## WORK TASK
Restate the data below word for word, omitting pictures.

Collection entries
──────────

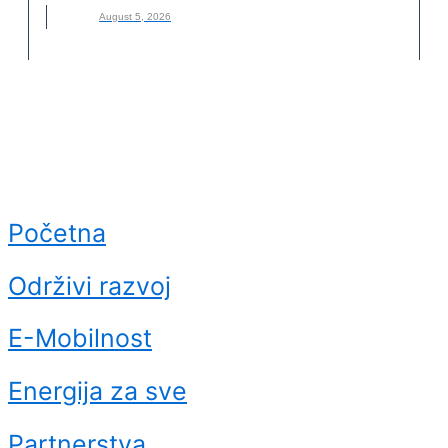
August 5, 2026
Početna
Održivi razvoj
E-Mobilnost
Energija za sve
Partnerstva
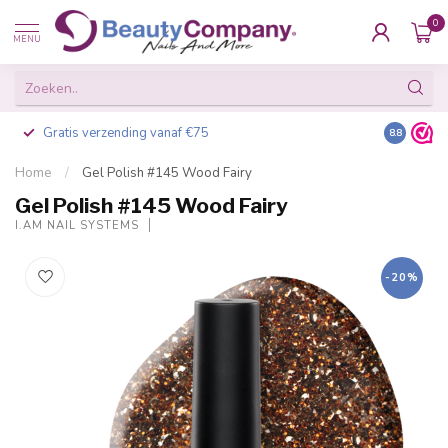
0
MENU
Gratis verzending vanaf €75
Besteld v
8.8
Home
/
Gel Polish #145 Wood Fairy
Gel Polish #145 Wood Fairy
I.AM NAIL SYSTEMS
-20%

──────────

## SOLUTION FOR THIS TASK
August 5, 2026
Početna
Održivi razvoj
E-Mobilnost
Energija za sve
Partnerstva
0
MENU
Gratis verzending vanaf €75
Besteld v
8.8
Home
/
Gel Polish #145 Wood Fairy
Gel Polish #145 Wood Fairy
I.AM NAIL SYSTEMS
-20%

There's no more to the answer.